Similar things happen when we listen to recordings or our presentations.

And just to complicate matters, the direct opposite happens too! Remember how I said that cameras record things perfectly? The thing is that unless you’ve got stupidly expensive recording equipment and play back systems what you hear on a recording isn’t what your voice sounded like anyway. So chill.

Which brings us to another issue. You never know what your own voice sounds like anyway – and hearing it back in a recording is a shock to you – it sounds like a stranger. No wonder you don’t like it!

Underwater presentations anyone?

So why don’t you know what your own voice sounds like? Simple.

Everyone else hears your voice as vibrating air molecules. You, however, hear most of your own voice as vibrations which travel up through your body – particularly your bones. Bones vibrate in a very, very different way to way the air does and hence your voice sounds different. As a simple analogy, think of how different voices sound at the swimming pool when you put your head under the water.  Water is more like air than your bones are ‘cos it’s a fluid – so if water makes voices sound different, imagine how different something solid like bones can make things.

So what should you do?

Simple.

As always – stop measuring your presentation by the wrong metrics. How cool you think you sounded and how cool you think you looked are pretty close to utterly irrelevant. They’re vanity metrics for presentations. Even a standing ovation in the room is just the presenters equivalent of having a million followers on twitter… but if 999,999,999 of them are bots from far right hate groups, how is that actually any good?!

What matters is what your audience think of your presentation, not what you think of your recordings! There is one brutal metric that matters, not your feelings about your recordings: how many of your audience change what they do/think/believe after your presentation? Everything else is vanity.

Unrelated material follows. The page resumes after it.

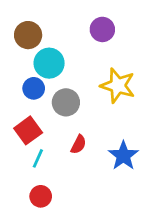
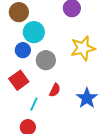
yellow star: (118, 86) -> (83, 48), turned -30
cyan line: (38, 158) -> (34, 104), moved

(Oh, and use the recordings in conjunction with an expert to interpret what you did, so you can learn to be even better. Recordings of a presentation are a tool, not something to fret about in their own right!)

5 Comments

  1. Craig

    Great tip about watching at 5x speed! If the video happens to be online (e.g. on a conference website), here’s a handy technique) that lets you still do that.

    • Simon Raybould

      Thanks for the link! It’s a bit geeky for some people though (but I spent over two decades writing code so I’m a happy bunny! 🙂 ). If people are watching their own videos they’re likely to have the vids of themselves I guess, so it might be easier to just hit the speed button on their playback software. But for other people’s, online vids? V cool hack!